• Records for the exercise
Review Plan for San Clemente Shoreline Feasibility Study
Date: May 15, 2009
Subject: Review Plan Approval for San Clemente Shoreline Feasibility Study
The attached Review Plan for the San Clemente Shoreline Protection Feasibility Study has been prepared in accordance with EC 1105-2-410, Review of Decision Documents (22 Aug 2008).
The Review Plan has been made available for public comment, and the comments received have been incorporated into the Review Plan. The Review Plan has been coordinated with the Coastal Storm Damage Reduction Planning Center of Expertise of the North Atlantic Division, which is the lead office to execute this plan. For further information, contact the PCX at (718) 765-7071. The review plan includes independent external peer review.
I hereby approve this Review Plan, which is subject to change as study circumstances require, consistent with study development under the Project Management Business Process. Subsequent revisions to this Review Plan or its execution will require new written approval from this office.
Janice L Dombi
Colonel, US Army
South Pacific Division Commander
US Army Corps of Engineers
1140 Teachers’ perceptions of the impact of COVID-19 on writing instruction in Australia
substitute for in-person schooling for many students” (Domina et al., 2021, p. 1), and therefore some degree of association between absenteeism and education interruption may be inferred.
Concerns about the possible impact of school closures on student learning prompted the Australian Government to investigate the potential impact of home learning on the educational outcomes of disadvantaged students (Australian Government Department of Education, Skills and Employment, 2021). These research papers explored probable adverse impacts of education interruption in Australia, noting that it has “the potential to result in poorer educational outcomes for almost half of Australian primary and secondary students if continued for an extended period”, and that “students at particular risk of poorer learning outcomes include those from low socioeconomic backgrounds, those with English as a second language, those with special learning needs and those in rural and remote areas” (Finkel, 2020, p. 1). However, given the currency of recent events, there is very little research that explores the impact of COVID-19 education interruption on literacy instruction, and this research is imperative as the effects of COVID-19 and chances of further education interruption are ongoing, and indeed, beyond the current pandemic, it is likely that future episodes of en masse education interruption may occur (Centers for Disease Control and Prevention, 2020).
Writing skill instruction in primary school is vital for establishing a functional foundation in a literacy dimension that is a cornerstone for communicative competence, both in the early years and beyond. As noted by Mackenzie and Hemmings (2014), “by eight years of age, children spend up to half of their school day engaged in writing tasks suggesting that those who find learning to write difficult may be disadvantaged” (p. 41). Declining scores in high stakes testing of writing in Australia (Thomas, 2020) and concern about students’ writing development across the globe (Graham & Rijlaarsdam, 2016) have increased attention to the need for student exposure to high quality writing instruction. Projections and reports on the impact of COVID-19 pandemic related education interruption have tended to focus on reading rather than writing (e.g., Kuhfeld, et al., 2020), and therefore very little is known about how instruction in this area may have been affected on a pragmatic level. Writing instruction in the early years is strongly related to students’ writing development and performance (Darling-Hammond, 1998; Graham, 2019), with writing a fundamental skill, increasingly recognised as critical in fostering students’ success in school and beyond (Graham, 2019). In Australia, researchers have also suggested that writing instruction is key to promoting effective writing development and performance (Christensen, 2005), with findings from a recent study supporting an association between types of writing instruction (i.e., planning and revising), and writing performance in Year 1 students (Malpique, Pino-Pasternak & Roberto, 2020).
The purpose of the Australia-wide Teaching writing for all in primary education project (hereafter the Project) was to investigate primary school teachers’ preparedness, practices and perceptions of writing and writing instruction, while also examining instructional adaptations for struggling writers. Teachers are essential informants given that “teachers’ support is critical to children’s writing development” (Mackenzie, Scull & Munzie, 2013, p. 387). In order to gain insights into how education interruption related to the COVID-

• Problem statement
The records above should be duplicated in full, exactly as given.

• Result of the exercise
Review Plan for San Clemente Shoreline Feasibility Study
Date: May 15, 2009
Subject: Review Plan Approval for San Clemente Shoreline Feasibility Study
The attached Review Plan for the San Clemente Shoreline Protection Feasibility Study has been prepared in accordance with EC 1105-2-410, Review of Decision Documents (22 Aug 2008).
The Review Plan has been made available for public comment, and the comments received have been incorporated into the Review Plan. The Review Plan has been coordinated with the Coastal Storm Damage Reduction Planning Center of Expertise of the North Atlantic Division, which is the lead office to execute this plan. For further information, contact the PCX at (718) 765-7071. The review plan includes independent external peer review.
I hereby approve this Review Plan, which is subject to change as study circumstances require, consistent with study development under the Project Management Business Process. Subsequent revisions to this Review Plan or its execution will require new written approval from this office.
Janice L Dombi
Colonel, US Army
South Pacific Division Commander
US Army Corps of Engineers
1140 Teachers’ perceptions of the impact of COVID-19 on writing instruction in Australia
substitute for in-person schooling for many students” (Domina et al., 2021, p. 1), and therefore some degree of association between absenteeism and education interruption may be inferred.
Concerns about the possible impact of school closures on student learning prompted the Australian Government to investigate the potential impact of home learning on the educational outcomes of disadvantaged students (Australian Government Department of Education, Skills and Employment, 2021). These research papers explored probable adverse impacts of education interruption in Australia, noting that it has “the potential to result in poorer educational outcomes for almost half of Australian primary and secondary students if continued for an extended period”, and that “students at particular risk of poorer learning outcomes include those from low socioeconomic backgrounds, those with English as a second language, those with special learning needs and those in rural and remote areas” (Finkel, 2020, p. 1). However, given the currency of recent events, there is very little research that explores the impact of COVID-19 education interruption on literacy instruction, and this research is imperative as the effects of COVID-19 and chances of further education interruption are ongoing, and indeed, beyond the current pandemic, it is likely that future episodes of en masse education interruption may occur (Centers for Disease Control and Prevention, 2020).
Writing skill instruction in primary school is vital for establishing a functional foundation in a literacy dimension that is a cornerstone for communicative competence, both in the early years and beyond. As noted by Mackenzie and Hemmings (2014), “by eight years of age, children spend up to half of their school day engaged in writing tasks suggesting that those who find learning to write difficult may be disadvantaged” (p. 41). Declining scores in high stakes testing of writing in Australia (Thomas, 2020) and concern about students’ writing development across the globe (Graham & Rijlaarsdam, 2016) have increased attention to the need for student exposure to high quality writing instruction. Projections and reports on the impact of COVID-19 pandemic related education interruption have tended to focus on reading rather than writing (e.g., Kuhfeld, et al., 2020), and therefore very little is known about how instruction in this area may have been affected on a pragmatic level. Writing instruction in the early years is strongly related to students’ writing development and performance (Darling-Hammond, 1998; Graham, 2019), with writing a fundamental skill, increasingly recognised as critical in fostering students’ success in school and beyond (Graham, 2019). In Australia, researchers have also suggested that writing instruction is key to promoting effective writing development and performance (Christensen, 2005), with findings from a recent study supporting an association between types of writing instruction (i.e., planning and revising), and writing performance in Year 1 students (Malpique, Pino-Pasternak & Roberto, 2020).
The purpose of the Australia-wide Teaching writing for all in primary education project (hereafter the Project) was to investigate primary school teachers’ preparedness, practices and perceptions of writing and writing instruction, while also examining instructional adaptations for struggling writers. Teachers are essential informants given that “teachers’ support is critical to children’s writing development” (Mackenzie, Scull & Munzie, 2013, p. 387). In order to gain insights into how education interruption related to the COVID-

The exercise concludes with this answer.